Exercise description: Search the entries for the word "filename" and copy each line that has it.

Stored records
▬▬▬▬▬▬▬▬▬▬

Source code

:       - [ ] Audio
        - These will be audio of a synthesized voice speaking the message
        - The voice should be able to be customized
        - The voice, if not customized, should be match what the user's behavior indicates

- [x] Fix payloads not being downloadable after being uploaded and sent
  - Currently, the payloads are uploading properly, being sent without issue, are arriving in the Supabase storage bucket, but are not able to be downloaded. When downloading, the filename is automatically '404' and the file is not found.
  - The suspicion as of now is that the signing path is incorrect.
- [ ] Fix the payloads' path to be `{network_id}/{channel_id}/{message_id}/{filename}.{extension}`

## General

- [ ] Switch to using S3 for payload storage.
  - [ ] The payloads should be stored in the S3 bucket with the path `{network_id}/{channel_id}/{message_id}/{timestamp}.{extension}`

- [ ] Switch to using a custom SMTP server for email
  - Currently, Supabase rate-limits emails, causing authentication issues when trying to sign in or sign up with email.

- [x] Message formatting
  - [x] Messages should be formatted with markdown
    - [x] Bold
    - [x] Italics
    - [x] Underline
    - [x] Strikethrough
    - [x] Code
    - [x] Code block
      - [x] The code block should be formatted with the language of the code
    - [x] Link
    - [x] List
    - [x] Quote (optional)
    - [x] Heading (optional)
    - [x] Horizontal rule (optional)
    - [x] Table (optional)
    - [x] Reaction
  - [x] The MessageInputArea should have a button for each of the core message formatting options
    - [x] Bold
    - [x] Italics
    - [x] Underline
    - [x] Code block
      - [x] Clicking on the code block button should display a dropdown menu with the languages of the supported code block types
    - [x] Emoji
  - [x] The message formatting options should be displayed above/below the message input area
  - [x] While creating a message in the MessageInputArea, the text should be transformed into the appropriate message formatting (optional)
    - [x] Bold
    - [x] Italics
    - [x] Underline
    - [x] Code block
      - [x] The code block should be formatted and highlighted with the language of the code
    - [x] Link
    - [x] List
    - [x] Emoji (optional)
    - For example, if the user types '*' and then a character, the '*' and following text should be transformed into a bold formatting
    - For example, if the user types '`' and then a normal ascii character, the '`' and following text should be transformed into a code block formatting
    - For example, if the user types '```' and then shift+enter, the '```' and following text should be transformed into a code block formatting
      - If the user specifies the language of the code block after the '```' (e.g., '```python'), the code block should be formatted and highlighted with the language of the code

▬▬▬▬▬▬▬▬▬▬

Response to this task:
  - Currently, the payloads are uploading properly, being sent without issue, are arriving in the Supabase storage bucket, but are not able to be downloaded. When downloading, the filename is automatically '404' and the file is not found.
- [ ] Fix the payloads' path to be `{network_id}/{channel_id}/{message_id}/{filename}.{extension}`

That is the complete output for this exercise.